Developed a suffix-array-based search engine for the site today. While a simple regex search was enough, couldn’t resist the technical elegance of a proper index.
Indexer: Implemented the indexer in Perl to crawl the HTML, lowercase the text, and encode it into UTF-8 bytes. Used a null byte sentinel to mark document boundaries and stored the lexicographically sorted 32-bit unsigned integer offsets to sa.bin:
my @sa = 0 .. (length($corpus) - 1);
{
use bytes; # Force compare raw bytes
@sa = sort {
# First 64 bytes check (fast path)
(substr($corpus, $a, 64) cmp substr($corpus, $b, 64)) ||
# Full string fallback (required for correctness)
(substr($corpus, $a) cmp substr($corpus, $b))
} @sa;
}
32-bit offsets provide a 4 GB ceiling—overkill for a personal site, but comforting to have.
Linear SA-IS is not in the base system. Implemented O(L⋅N log N) sort with a fast path that caps L at 64 instead. Without the fast path indexing 100 8 KB articles takes 6.58 minutes. Fast path reduces that to 2.69 seconds. Tested with 16 (2.68s), 32 (2.69s), 128 (2.75s), and 256 (2.77s) bytes. 64 bytes balances fast path coverage and speed.
Search: Implemented the search in a FastCGI script as a textbook range query with two binary searches. Leveraged the fixed-width offsets for fast random access to the index:
seek($fh_sa, $mid * 4, 0);
read($fh_sa, my $bin_off, 4);
my $off = unpack("L", $bin_off);
seek($fh_cp, $off, 0);
read($fh_cp, my $text, $query_len);
Chose seek + read over mmap because it outperformed mmap for <1k files. At 10k, mmap was occasionally faster (~200 µs), but used more memory—possibly due to OpenBSD’s VM security trade-offs. Results may vary by OS.
Benchmarked on T490 (i7-10510U, OpenBSD 7.8, article size: 16 KB) against linear regex search:
============================================================= SEARCH BENCHMARK: Suffix array vs. Linear regex ARTICLE SIZE: 8 KB ============================================================= 500 files (Targeting: keyword_-1): ----------------+----------------------+--------------------- METRIC | SA | REGEX ----------------+----------------------+--------------------- Search time | 0.0014s | 0.0451s Peak RAM | 8124 KB | 9612 KB Indexing time | 18.1865s | N/A Index size | 19610.39 KB | N/A ----------------+----------------------+--------------------- 1000 files (Targeting: keyword_-1): ----------------+----------------------+--------------------- METRIC | SA | REGEX ----------------+----------------------+--------------------- Search time | 0.0021s | 0.0918s Peak RAM | 8280 KB | 9960 KB Indexing time | 43.1748s | N/A Index size | 39225.06 KB | N/A ----------------+----------------------+--------------------- 10000 files (Targeting: keyword_-1): ----------------+----------------------+--------------------- METRIC | SA | REGEX ----------------+----------------------+--------------------- Search time | 0.0173s | 1.1275s Peak RAM | 11848 KB | 13392 KB Indexing time | 663.3909s | N/A Index size | 392263.01 KB | N/A ----------------+----------------------+---------------------
Security: httpd, slowcgi, Perl are in the OpenBSD base system. Used file system permissions to govern access. Hardened the system by running it in chroot.

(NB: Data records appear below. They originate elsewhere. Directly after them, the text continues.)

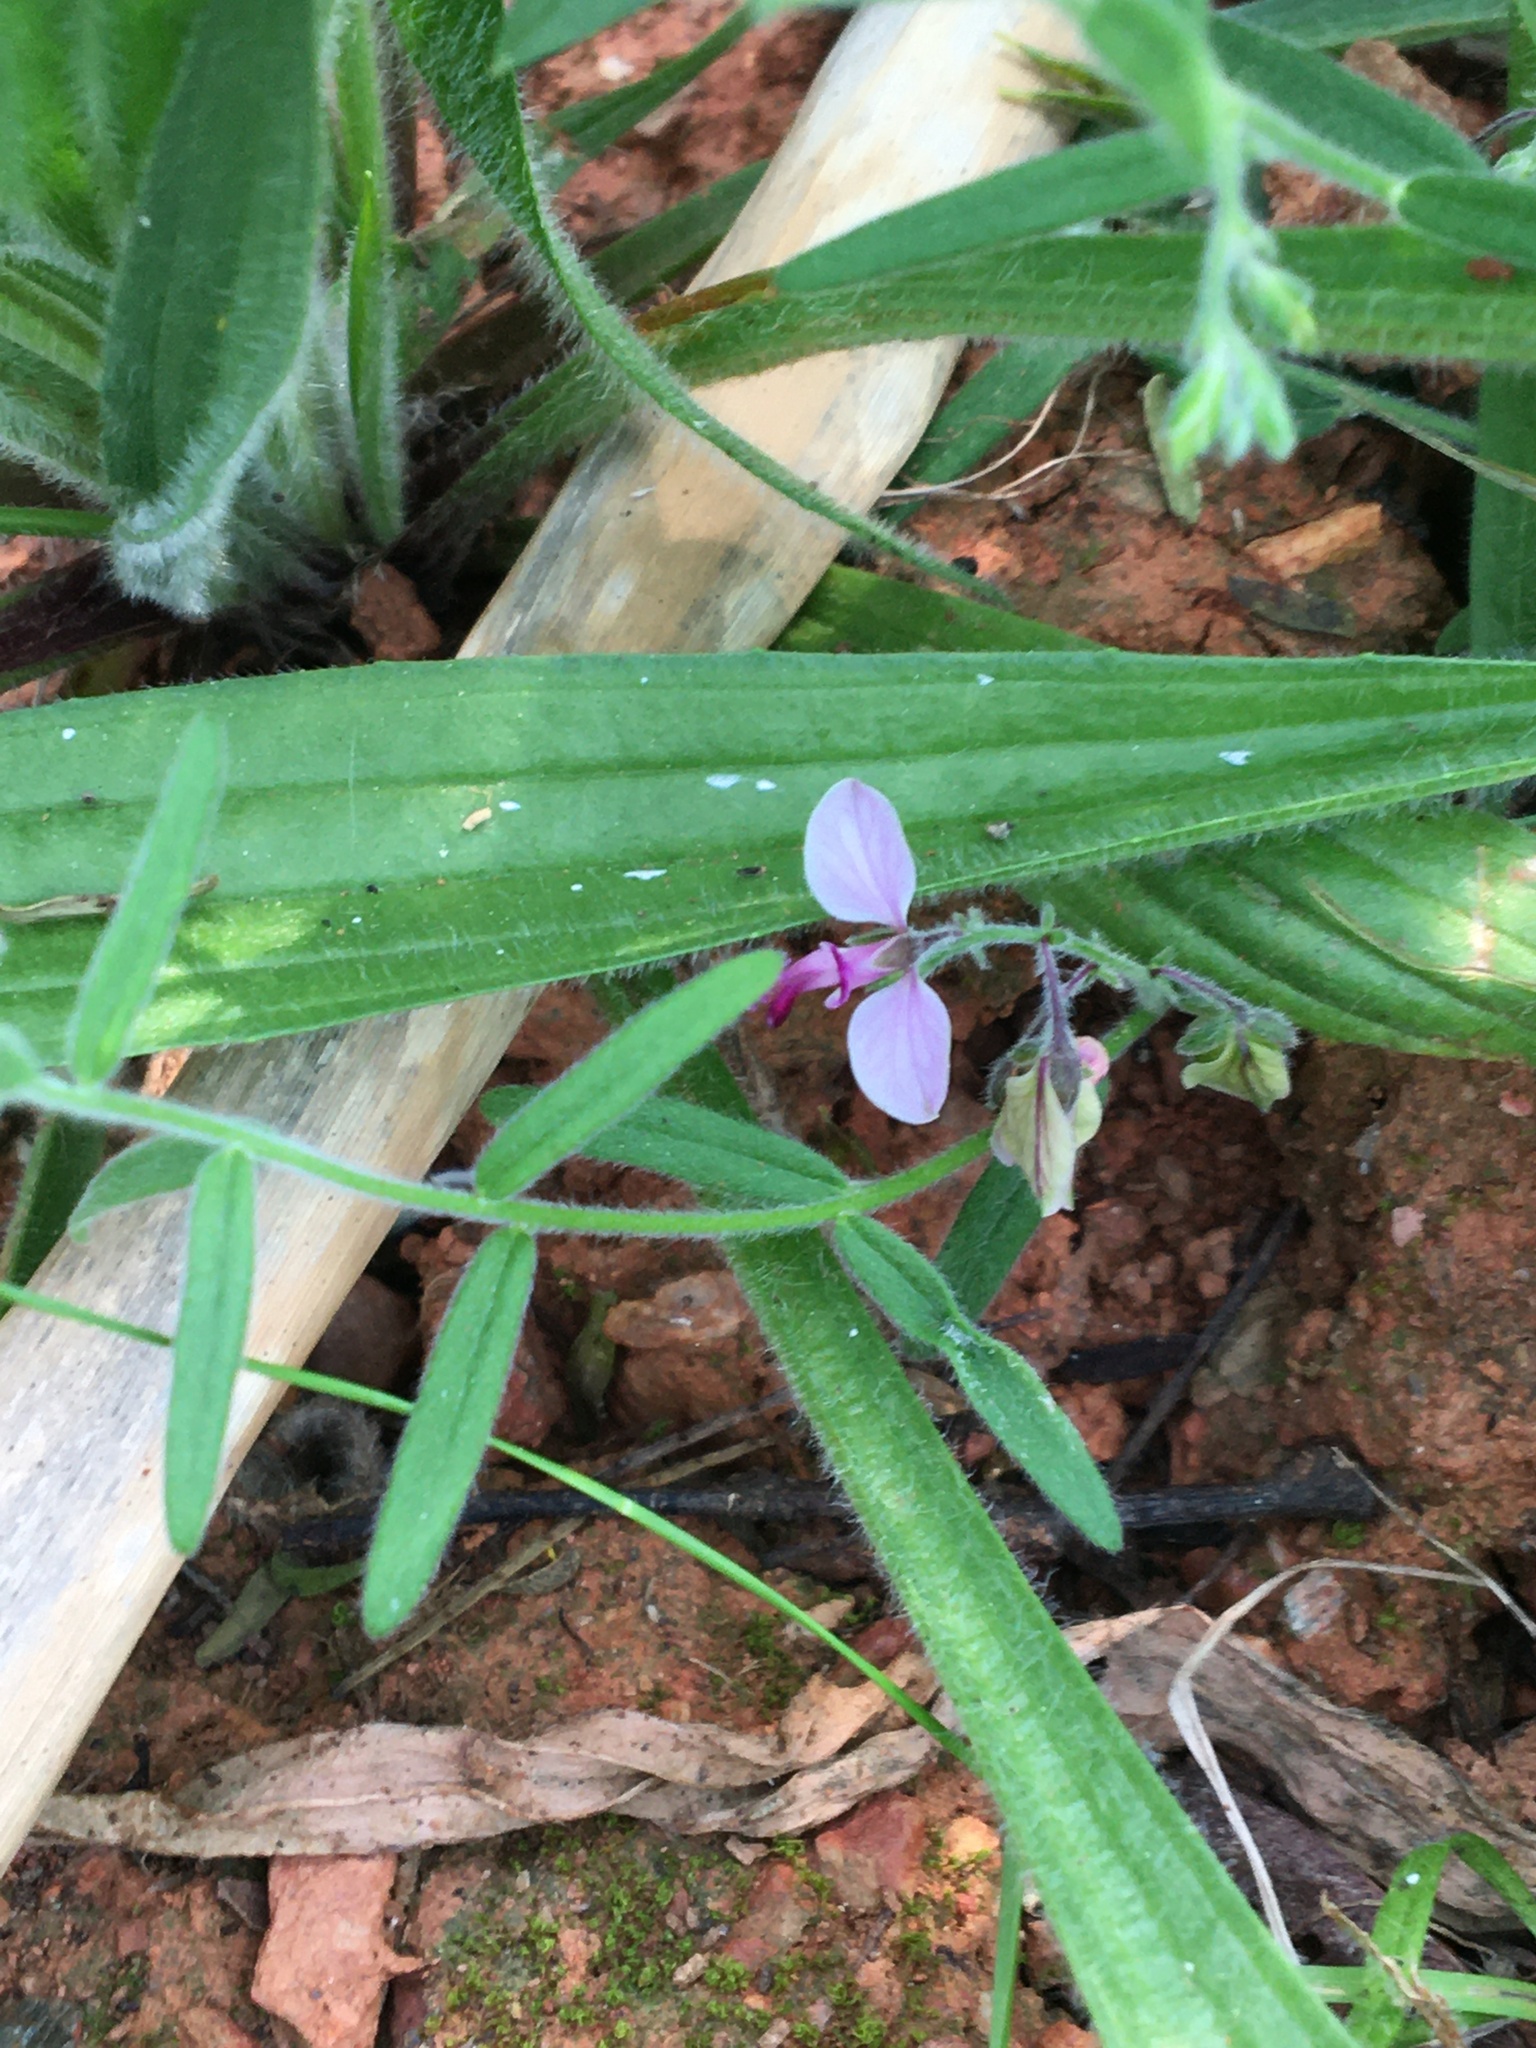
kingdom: Plantae
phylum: Tracheophyta
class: Magnoliopsida
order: Fabales
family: Polygalaceae
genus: Polygala
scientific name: Polygala scabra
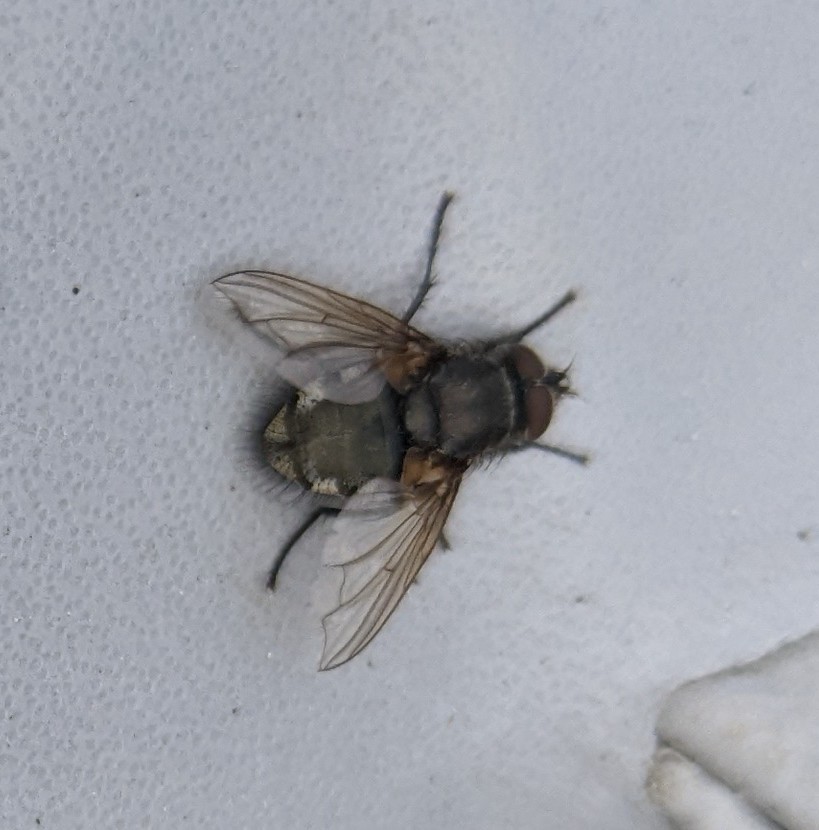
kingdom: Animalia
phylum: Arthropoda
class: Insecta
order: Diptera
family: Polleniidae
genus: Pollenia
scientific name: Pollenia
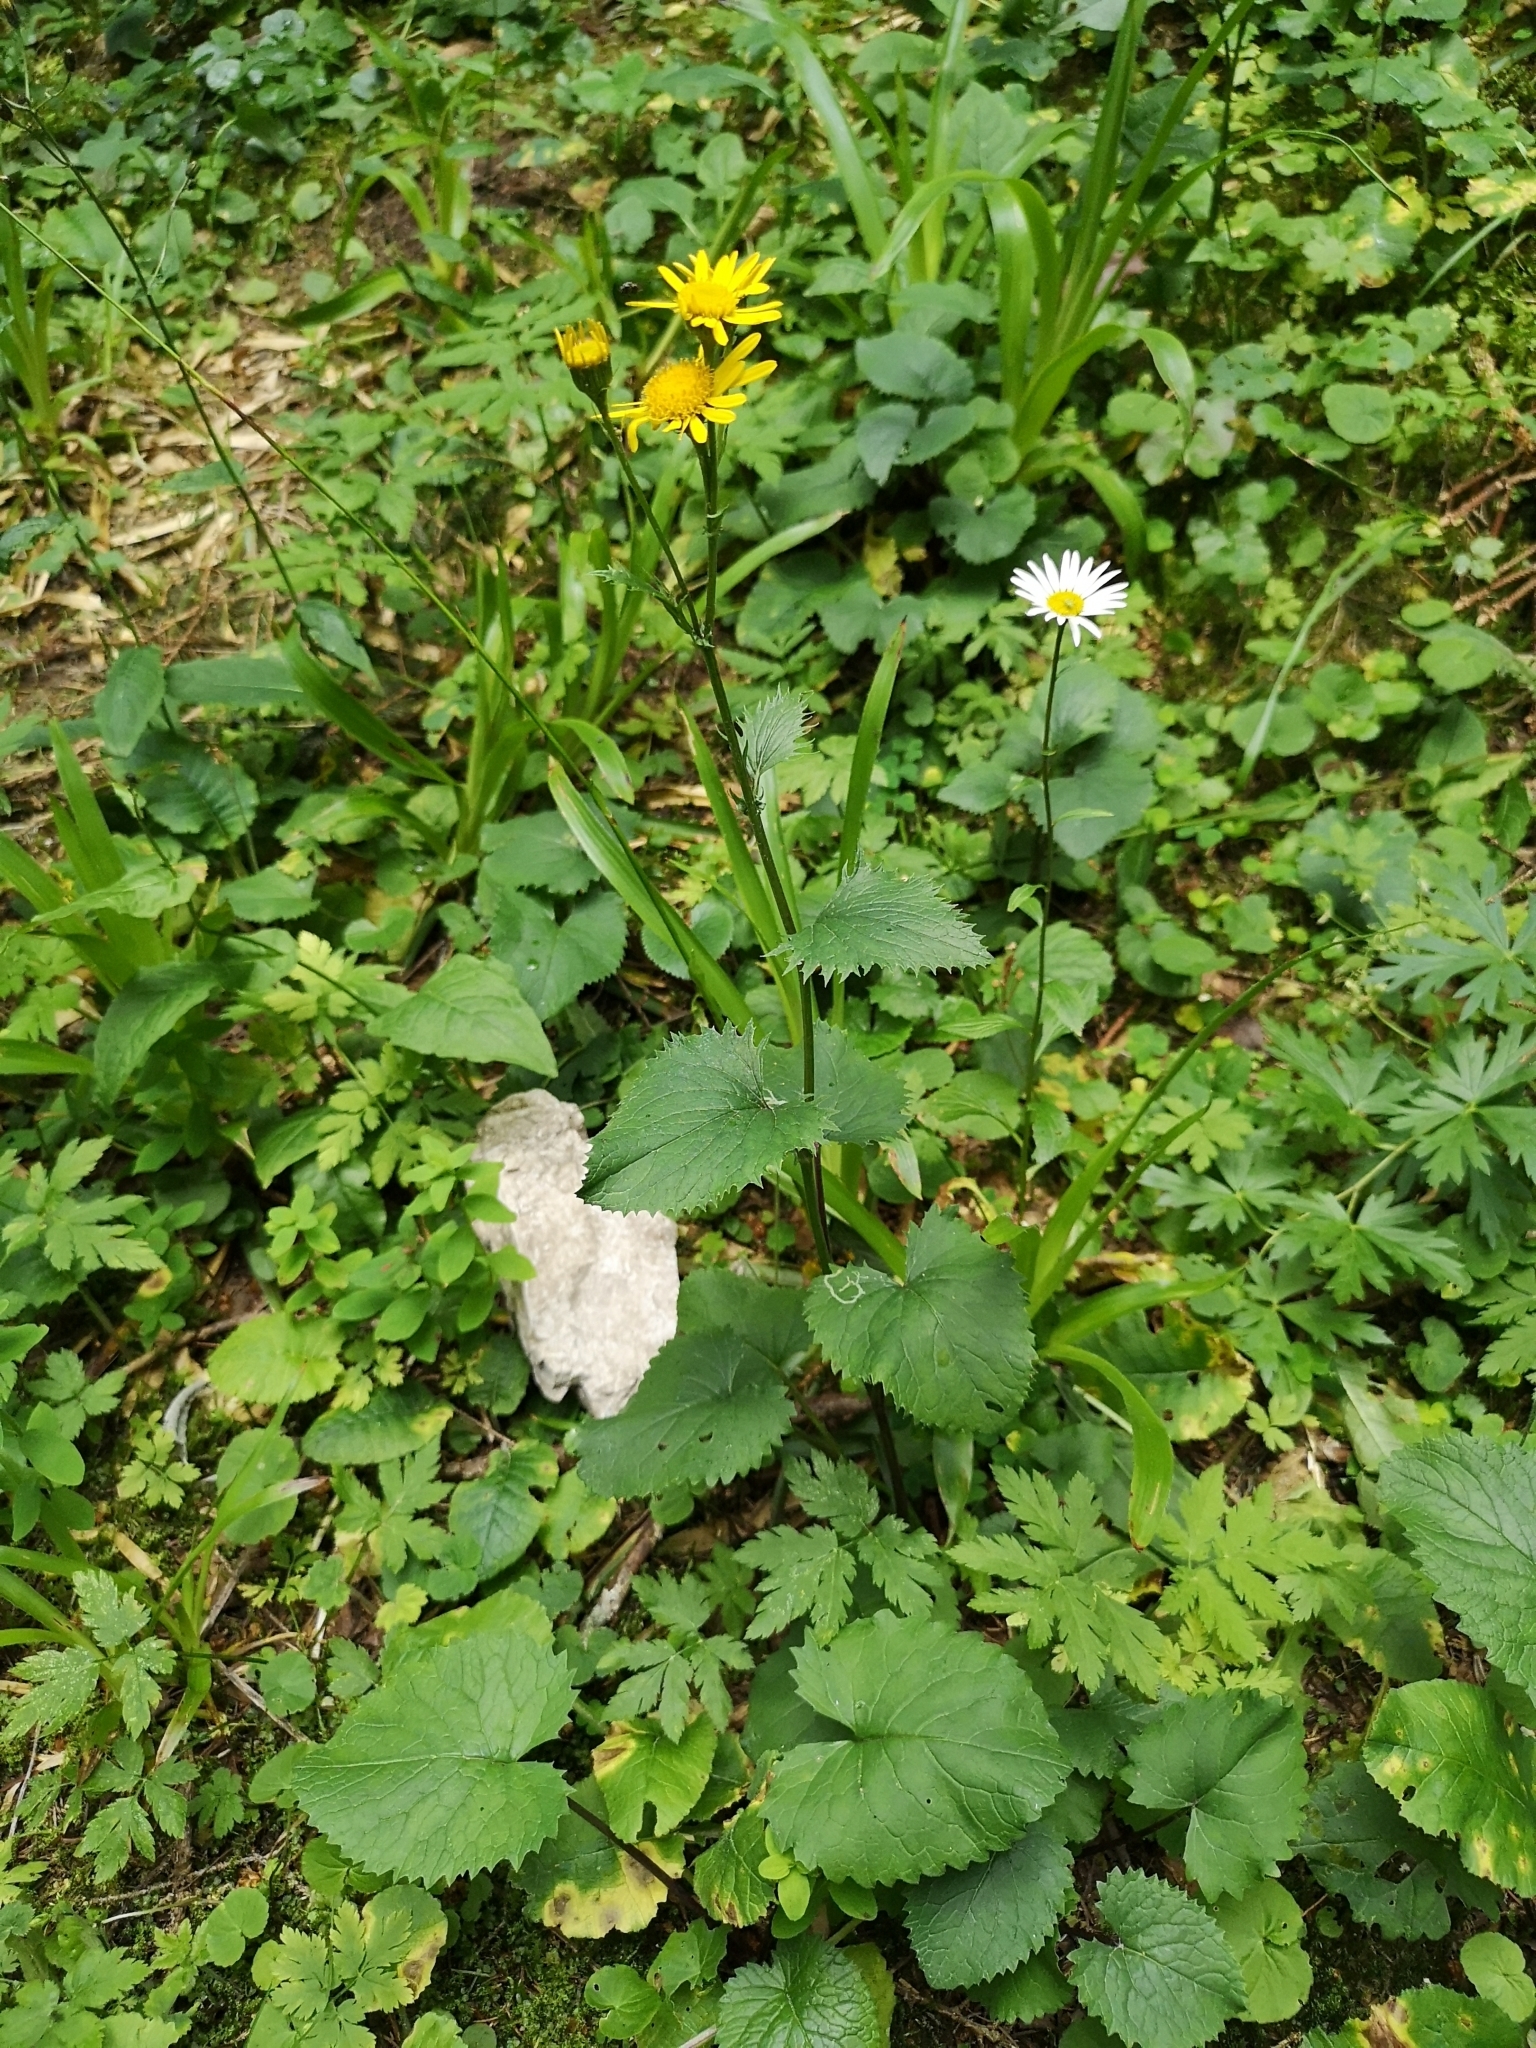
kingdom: Plantae
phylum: Tracheophyta
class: Magnoliopsida
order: Asterales
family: Asteraceae
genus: Jacobaea
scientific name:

Resource exhaustion and XSS attacks are inherent. Limited concurrent searches using lock-file semaphores, and capped the query length (64 B) and the result set (20). Mitigated XSS by HTML-escaping all output using HTML::Escape.
At six articles a year, this should work for the next 1600 years. Penciled in the next release for Anno Domini 3626.